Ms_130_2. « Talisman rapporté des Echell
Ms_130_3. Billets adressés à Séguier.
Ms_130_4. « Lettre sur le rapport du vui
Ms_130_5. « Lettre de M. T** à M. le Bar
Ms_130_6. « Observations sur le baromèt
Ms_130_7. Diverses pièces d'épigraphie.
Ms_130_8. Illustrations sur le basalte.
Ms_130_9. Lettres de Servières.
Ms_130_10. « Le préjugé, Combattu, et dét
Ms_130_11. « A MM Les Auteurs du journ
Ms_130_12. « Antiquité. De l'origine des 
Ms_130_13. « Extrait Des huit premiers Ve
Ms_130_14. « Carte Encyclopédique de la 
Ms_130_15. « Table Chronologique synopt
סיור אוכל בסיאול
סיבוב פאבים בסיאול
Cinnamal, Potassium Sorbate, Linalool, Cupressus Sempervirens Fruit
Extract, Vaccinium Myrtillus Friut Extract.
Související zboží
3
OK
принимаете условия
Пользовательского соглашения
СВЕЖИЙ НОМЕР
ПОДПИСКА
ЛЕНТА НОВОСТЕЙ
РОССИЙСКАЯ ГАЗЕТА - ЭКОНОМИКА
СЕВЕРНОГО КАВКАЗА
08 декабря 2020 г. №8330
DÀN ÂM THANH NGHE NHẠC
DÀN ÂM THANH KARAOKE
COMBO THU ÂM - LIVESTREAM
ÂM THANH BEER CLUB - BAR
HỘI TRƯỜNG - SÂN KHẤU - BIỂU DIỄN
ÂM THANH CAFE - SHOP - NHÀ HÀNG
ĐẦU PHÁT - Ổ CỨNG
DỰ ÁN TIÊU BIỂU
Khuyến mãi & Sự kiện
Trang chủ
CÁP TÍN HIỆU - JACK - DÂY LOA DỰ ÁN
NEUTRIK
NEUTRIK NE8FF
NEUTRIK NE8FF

> [Your objective]
Go to the line holding "Khuyến mãi & Sự kiện" in the entries above and return it, along with every line after it, exactly as written.

> [Result]
Khuyến mãi & Sự kiện
Trang chủ
CÁP TÍN HIỆU - JACK - DÂY LOA DỰ ÁN
NEUTRIK
NEUTRIK NE8FF
NEUTRIK NE8FF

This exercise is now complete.